12 pounds of indigo was harvested on Wednesday, August 9.
The weight included both stalks and leaves. I wasn't able to get an exact weight, my scale was too small to support any bucket I had available. Since I'm drying the leaves before fermentation the weight at this point is not important. Just satisfying.
In my previous post I talked about nitrogen deficiency in the soil and how I was coping with it. Following the layer of compost I put down in July my plants lost the red present in their leaves an returned to a healthy color.
However, by August the red was starting to return to the edges of mature leaves. To combat this I added watered down fish emulsion to the soil. I have seen other indigo growers use foliar feeding with this mixture (sprayed directly onto plants), but under some recommendations from a farmer I opted to add it to the soil. The red did not spread any further into the leaves, so I was satisfied for now.
Indigo grows in such a cool way. There is the main “mother” stem that first appears when starting seedlings. It then heavily leans over, sends out roots and buckles down. Once buckled down, the top of the “mother” stem straightens out and from the stalk, where these feeder roots have rooted, and new stalks start coming out.
These “mother” stalks were averagely 24” each from soil to tip.
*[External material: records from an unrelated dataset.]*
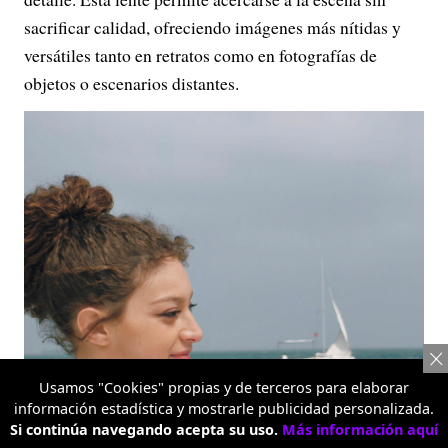
sacrificar calidad, ofreciendo imágenes más nítidas y
versátiles tanto en retratos como en fotografías de
objetos o escenarios distantes.
Usamos "Cookies" propias y de terceros para elaborar
información estadística y mostrarle publicidad personalizada.
Si continúa navegando acepta su uso.
Más información aquí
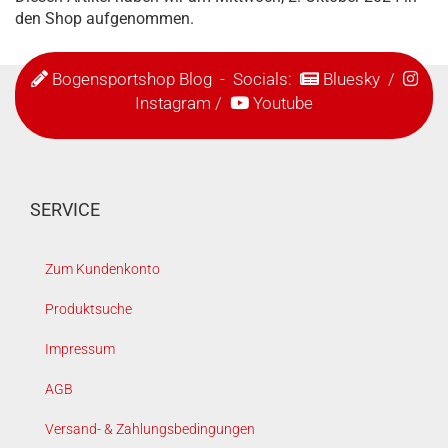
den Shop aufgenommen.
Bogensportshop Blog
- Socials:
Bluesky
/
Instagram
/
Youtube
SERVICE
Zum Kundenkonto
Produktsuche
Impressum
AGB
Versand- & Zahlungsbedingungen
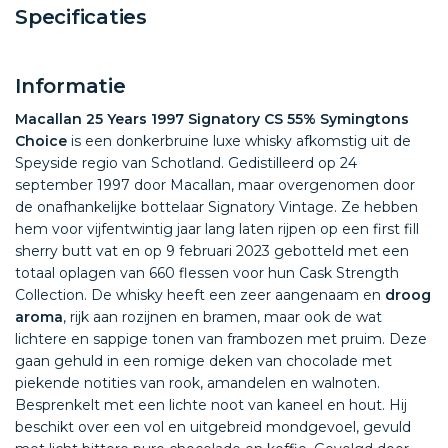
Specificaties
Informatie
Macallan 25 Years 1997 Signatory CS 55% Symingtons
Choice
is een donkerbruine luxe whisky afkomstig uit de
Speyside regio van Schotland. Gedistilleerd op 24
september 1997 door Macallan, maar overgenomen door
de onafhankelijke bottelaar Signatory Vintage. Ze hebben
hem voor vijfentwintig jaar lang laten rijpen op een first fill
sherry butt vat en op 9 februari 2023 gebotteld met een
totaal oplagen van 660 flessen voor hun Cask Strength
Collection. De whisky heeft een zeer aangenaam en
droog
aroma
, rijk aan rozijnen en bramen, maar ook de wat
lichtere en sappige tonen van frambozen met pruim. Deze
gaan gehuld in een romige deken van chocolade met
piekende notities van rook, amandelen en walnoten.
Besprenkelt met een lichte noot van kaneel en hout. Hij
beschikt over een vol en uitgebreid mondgevoel, gevuld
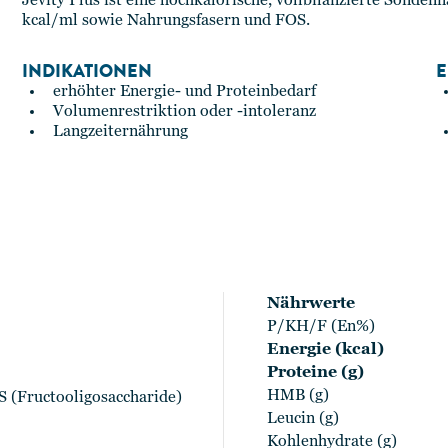
Jevity Plus ist eine hochkalorische, vollbilanzierte Sonden
kcal/ml sowie Nahrungsfasern und FOS.
INDIKATIONEN
E
erhöhter Energie- und Proteinbedarf
Volumenrestriktion oder -intoleranz
Langzeiternährung
Nährwerte
P/KH/F (En%)
Energie (kcal)
Proteine (g)
HMB (g)
S (Fructooligosaccharide)
Leucin (g)
Kohlenhydrate (g)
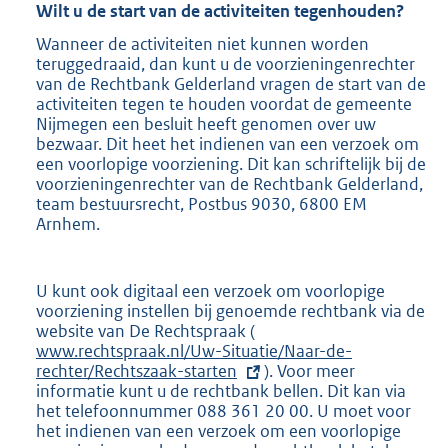
n
Wilt u de start van de activiteiten tegenhouden?
k
Wanneer de activiteiten niet kunnen worden
:
teruggedraaid, dan kunt u de voorzieningenrechter
van de Rechtbank Gelderland vragen de start van de
activiteiten tegen te houden voordat de gemeente
Nijmegen een besluit heeft genomen over uw
bezwaar. Dit heet het indienen van een verzoek om
een voorlopige voorziening. Dit kan schriftelijk bij de
voorzieningenrechter van de Rechtbank Gelderland,
team bestuursrecht, Postbus 9030, 6800 EM
Arnhem.
U kunt ook digitaal een verzoek om voorlopige
voorziening instellen bij genoemde rechtbank via de
website van De Rechtspraak (
E
www.rechtspraak.nl/Uw-Situatie/Naar-de-
x
rechter/Rechtszaak-starten
t
). Voor meer
informatie kunt u de rechtbank bellen. Dit kan via
e
het telefoonnummer 088 361 20 00. U moet voor
r
het indienen van een verzoek om een voorlopige
n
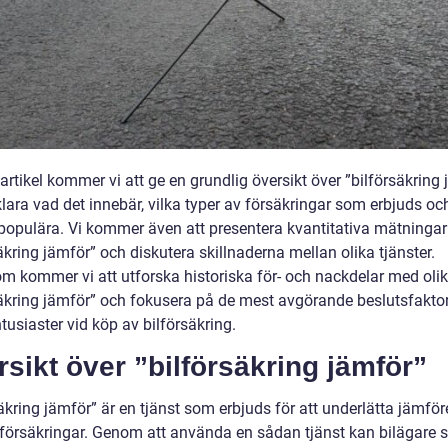
artikel kommer vi att ge en grundlig översikt över ”bilförsäkring
lara vad det innebär, vilka typer av försäkringar som erbjuds och
populära. Vi kommer även att presentera kvantitativa mätninga
äkring jämför” och diskutera skillnaderna mellan olika tjänster.
m kommer vi att utforska historiska för- och nackdelar med oli
säkring jämför” och fokusera på de mest avgörande beslutsfakto
ntusiaster vid köp av bilförsäkring.
sikt över ”bilförsäkring jämför”
äkring jämför” är en tjänst som erbjuds för att underlätta jämför
ilförsäkringar. Genom att använda en sådan tjänst kan bilägare 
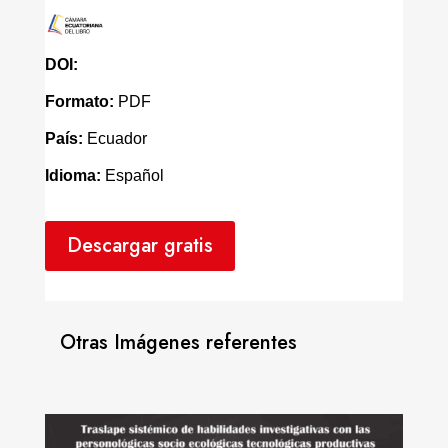
DOI:
Formato:
PDF
País:
Ecuador
Idioma:
Español
Descargar gratis
Otras Imágenes referentes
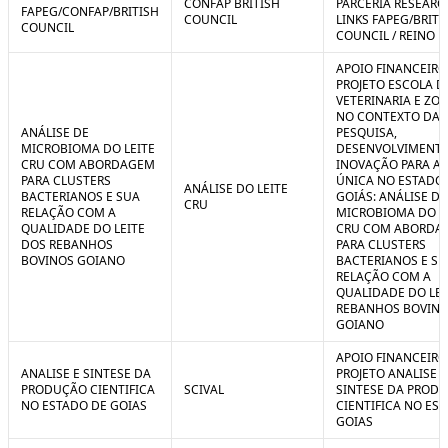
CONFAP BRITISH
PARCERIA RESEARC
FAPEG/CONFAP/BRITISH
COUNCIL
LINKS FAPEG/BRITI
COUNCIL
COUNCIL / REINO 
APOIO FINANCEIRO
PROJETO ESCOLA D
VETERINARIA E ZO
NO CONTEXTO DA
ANÁLISE DE
PESQUISA,
MICROBIOMA DO LEITE
DESENVOLVIMENTO
CRU COM ABORDAGEM
INOVAÇÃO PARA A
PARA CLUSTERS
ÚNICA NO ESTADO
ANÁLISE DO LEITE
BACTERIANOS E SUA
GOIÁS: ANÁLISE DE
CRU
RELAÇÃO COM A
MICROBIOMA DO L
QUALIDADE DO LEITE
CRU COM ABORDA
DOS REBANHOS
PARA CLUSTERS
BOVINOS GOIANO
BACTERIANOS E SU
RELAÇÃO COM A
QUALIDADE DO LEI
REBANHOS BOVIN
GOIANO
APOIO FINANCEIRO
ANALISE E SINTESE DA
PROJETO ANALISE E
PRODUÇÃO CIENTIFICA
SCIVAL
SINTESE DA PROD
NO ESTADO DE GOIAS
CIENTIFICA NO ES
GOIAS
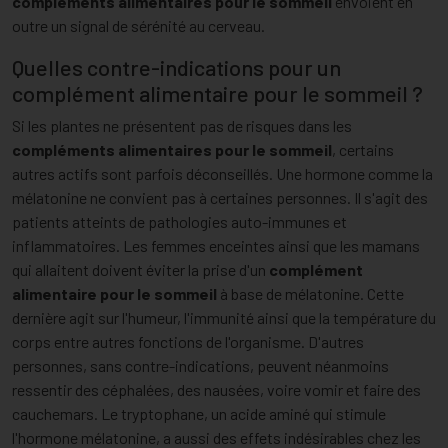
compléments alimentaires pour le sommeil
envoient en
outre un signal de sérénité au cerveau.
Quelles contre-indications pour un
complément alimentaire pour le sommeil ?
Si les plantes ne présentent pas de risques dans les
compléments alimentaires pour le sommeil
, certains
autres actifs sont parfois déconseillés. Une hormone comme la
mélatonine ne convient pas à certaines personnes. Il s'agit des
patients atteints de pathologies auto-immunes et
inflammatoires. Les femmes enceintes ainsi que les mamans
qui allaitent doivent éviter la prise d'un
complément
alimentaire pour le sommeil
à base de mélatonine. Cette
dernière agit sur l'humeur, l'immunité ainsi que la température du
corps entre autres fonctions de l'organisme. D'autres
personnes, sans contre-indications, peuvent néanmoins
ressentir des céphalées, des nausées, voire vomir et faire des
cauchemars. Le tryptophane, un acide aminé qui stimule
l'hormone mélatonine, a aussi des effets indésirables chez les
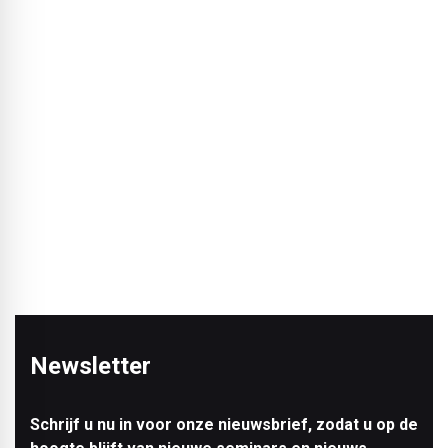
laten zonder ze kostbaar te bekleden. Dat maakt het
eenvoudiger, goedkoper en esthetisch aantrekkelijk in een
industriële stijl. Uiteindelijk staat het huis in ruwbouw binnen
drie dagen en bedragen de kosten ongeveer €2.150 per
vierkante meter, aanzienlijk onder de gebruikelijke
marktprijzen van €3.000 tot €3.800. Op die manier wordt het
eigenwoningbezit weer bereikbaar voor de
gemiddeldverdiener!
BLACKPRINT:
Meneer Rebbereh, bedankt voor het
gesprek!
Het interview werd afgenomen door Robert Uhde.
Newsletter
Schrijf u nu in voor onze nieuwsbrief, zodat u op de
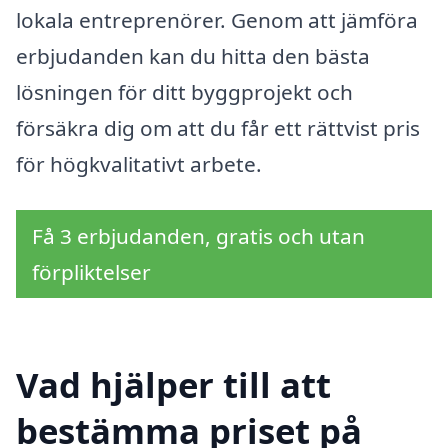
lokala entreprenörer. Genom att jämföra
erbjudanden kan du hitta den bästa
lösningen för ditt byggprojekt och
försäkra dig om att du får ett rättvist pris
för högkvalitativt arbete.
Få 3 erbjudanden, gratis och utan
förpliktelser
Vad hjälper till att
bestämma priset på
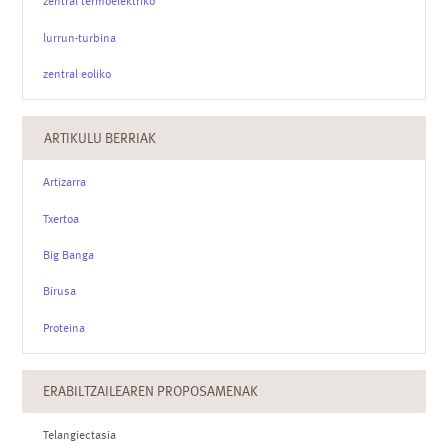
zentral termoelektriko
lurrun-turbina
zentral eoliko
ARTIKULU BERRIAK
Artizarra
Txertoa
Big Banga
Birusa
Proteina
ERABILTZAILEAREN PROPOSAMENAK
Telangiectasia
Very woody stems that are a deep deep maroon, there are nodes every inch with all sizes of leave growing from. This current crop has not grown in height over the past two weeks, I believe it has reached its peak. Had I tilled the soil deeper I know that my stalks would have grown taller.
SO I HARVESTED!
I spoke with Graham Keegan via email since I was a little timid to harvest the plants before their leaves reached 7". According to his resource indigrowing.com best to harvest when stalks are 35" long and leaves are 7”. My leaves were between 4-6” and were not going to budge. However, he said to go for it! I'm assuming the age of the plants, presence of indican, etc. are good enough reasons to go for it. And it's better to have two crops than one I think!
The leaves were laid out in the glass house and the following morning were already turning a beautiful blue/green.
I left the leaves through the weekend since it was very humid and rainy. Will throw the plants in a whicker hamper for storage until I ferment them. Some leaves were not harvested for a test fresh leaf vat.